The U.S. Department of Justice is about to take on the state of California in a battle that is sure to muddy the already murky waters surrounding net neutrality. At stake is both the definition of that neutrality and the limits of a state’s ability to regulate the internet. The basis of the questions involved is whether the internet is an and instrument of interstate commerce.
While there are many issues about which the Constitution of the United States is open to interpretation, the power of the federal government to regulate interstate commerce is not one of those. Section 8 of Article 1 of the Constitution specifically enumerates interstate commerce, saying Congress shall have the power “to regulate Commerce with foreign Nations, and among the several States, and with the Indian Tribes.”
California, being one of the several states, is subject to that article of the Constitution. While there have been tests of that power over the years, no court has ever found that states can ignore the commerce clause. In fact, the strength of the commerce clause played a major role in enforcing rules against discrimination based on race when the courts ruled that hotels and restaurants were involved in interstate commerce, and thus couldn’t discriminate on the basis of race.
National vs. State Commerce Issues Go Way Back in History
The commerce clause has its beginnings in the early history of the United States, before the adoption of the Constitution, when the states attempted to regulate commerce on their own. The result was a morass of wildly different laws impacting commerce, including states charging tariffs on products from neighboring states. The result was that the U.S. government was unable to control commerce necessary to the operation of the government, and it was unable to negotiate trade agreements.
That chaos persisted from the time the U.S. declared its independence until the Constitution was ratified, at which time the U.S. government took to regulating interstate commerce.
What all this means is that the states don’t have the authority to regulate interstate commerce, because that power is specifically given to the federal government. So the next question is whether the internet is part of interstate commerce.
The interstate commerce question can be answered instantly by anyone who buys a product from Amazon, or for that matter, anyone who buys something from Apple and who doesn’t live in California. The answer is clear on its face: The internet is an instrument of interstate commerce.
How Will California Justify Its Position?
So how will California justify what appears to be a clear violation of the commerce clause of the Constitution? It’s hard to know what the arguments will be once the case goes to federal court. But the reasons given so far seem to be that California’s new net neutrality law is good for the citizens of that state, and that the FCC took away some level of freedom when it reclassified the internet.

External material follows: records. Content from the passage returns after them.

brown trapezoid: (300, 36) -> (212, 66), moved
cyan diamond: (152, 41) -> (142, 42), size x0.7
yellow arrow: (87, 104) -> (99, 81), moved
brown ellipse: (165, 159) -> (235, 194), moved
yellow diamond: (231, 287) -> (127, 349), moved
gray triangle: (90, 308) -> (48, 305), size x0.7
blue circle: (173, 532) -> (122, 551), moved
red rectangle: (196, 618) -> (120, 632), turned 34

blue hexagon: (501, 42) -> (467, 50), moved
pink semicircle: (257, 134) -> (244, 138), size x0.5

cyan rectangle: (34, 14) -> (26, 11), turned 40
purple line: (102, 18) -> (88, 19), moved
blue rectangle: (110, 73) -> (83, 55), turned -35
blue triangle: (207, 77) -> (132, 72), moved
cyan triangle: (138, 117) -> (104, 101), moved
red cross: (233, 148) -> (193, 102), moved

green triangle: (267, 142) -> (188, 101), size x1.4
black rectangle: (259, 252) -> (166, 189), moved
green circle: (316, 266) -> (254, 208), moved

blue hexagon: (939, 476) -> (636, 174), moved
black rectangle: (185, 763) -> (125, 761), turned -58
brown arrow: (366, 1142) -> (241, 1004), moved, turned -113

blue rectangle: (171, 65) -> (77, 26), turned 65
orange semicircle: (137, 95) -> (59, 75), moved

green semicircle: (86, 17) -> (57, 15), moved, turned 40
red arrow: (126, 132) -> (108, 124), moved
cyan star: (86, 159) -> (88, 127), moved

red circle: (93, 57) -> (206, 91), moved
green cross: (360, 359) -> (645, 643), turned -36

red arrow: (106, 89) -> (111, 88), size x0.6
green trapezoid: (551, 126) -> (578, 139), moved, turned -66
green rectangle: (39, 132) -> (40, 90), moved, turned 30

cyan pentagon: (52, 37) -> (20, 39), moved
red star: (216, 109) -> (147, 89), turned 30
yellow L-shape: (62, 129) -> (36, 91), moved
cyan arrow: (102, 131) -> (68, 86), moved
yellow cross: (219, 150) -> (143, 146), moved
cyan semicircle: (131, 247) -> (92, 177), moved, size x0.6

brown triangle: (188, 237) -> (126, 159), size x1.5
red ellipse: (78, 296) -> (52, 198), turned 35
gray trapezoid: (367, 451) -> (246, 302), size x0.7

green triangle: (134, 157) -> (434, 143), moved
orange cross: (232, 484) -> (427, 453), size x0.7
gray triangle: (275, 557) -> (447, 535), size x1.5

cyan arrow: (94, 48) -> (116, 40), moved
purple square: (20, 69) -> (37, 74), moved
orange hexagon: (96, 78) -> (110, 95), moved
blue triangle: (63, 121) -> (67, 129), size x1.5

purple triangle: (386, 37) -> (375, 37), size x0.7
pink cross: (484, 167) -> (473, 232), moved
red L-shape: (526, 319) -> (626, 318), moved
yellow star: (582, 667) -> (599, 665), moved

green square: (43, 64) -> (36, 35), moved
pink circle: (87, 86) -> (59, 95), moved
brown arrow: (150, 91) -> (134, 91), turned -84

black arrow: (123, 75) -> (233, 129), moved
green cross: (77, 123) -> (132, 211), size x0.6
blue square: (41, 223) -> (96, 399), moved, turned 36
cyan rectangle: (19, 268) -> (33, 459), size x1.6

A number of advocacy organizations have come out to support the California law, but while they are more than willing to discuss how it’s important to ensure net neutrality, they haven’t addressed the constitutional question, which is ultimately the controlling factor.
While California’s actions may be good for Californians–at this point it’s only a supposition–the arguments in favor have an eerie ring from the 1950s, when early leaders of the civil rights movement were fighting a series of what are now called “Jim Crow” laws where backers used similar arguments. The fact is that attempting to control interstate commerce with state laws has been tried, and it failed.
What California is risking is subjecting the internet to a series of conflicting laws in which each state tries to protect its citizens in a different way. Already six other states have their own net neutrality laws, and each of those laws is different in some way from each other and from California.
Lines Already Being Drawn on Party Lines
Already it seems that dividing lines are being drawn along party lines. An example can be found in statements by two of the FCC Commissioners. Jessica Rosenworcel, a Democratic appointee, says she welcomes California’s move.
“The California law is a welcome development—it’s good for consumers, good for businesses, and good for anyone who connects and creates online,” Rosenworcel said.
Meanwhile, Republican appointee Mike O’Rielly was one commissioner who brought up the Constitution. “If allowed to stand, the law would be incredibly detrimental to American consumers and the continued growth of the Internet. Thankfully, this is precisely why our nation’s founding fathers crafted a Commerce Clause to the U.S. Constitution,” O’Rielly said.
Ultimately, the test of whether a law can be enforced in the United States rests not on whether it’s a good idea, but whether the Constitution allows it to be enforced. I can’t see how California’s law passes that test.
New Regulations Need to Be Enacted
But the argument shouldn’t end there. It’s clear that the FCC needs to create regulations that encourage the growth of the internet but which also don’t allow the big internet companies to control traffic in a way that is contrary to the best interests of consumers. This is not an easy needle to thread. Previous efforts by the FCC to enforce net neutrality have been overturned by the courts as being contrary to existing statutes.
The only real solution is clear, comprehensive net neutrality legislation in Congress that will ensure equal access and equal treatment. Such laws have been proposed recently but have been sidetracked by partisan interests on both sides of the aisle.
It’s clear that the only real answer to net neutrality is to act without partisan interests and with the interests of the consumers at the core. Just as the Constitution knows no political party, such legislation also should not. Now the challenge is to get Congress and the White House to act in the interests of the people, rather than their own partisan interests.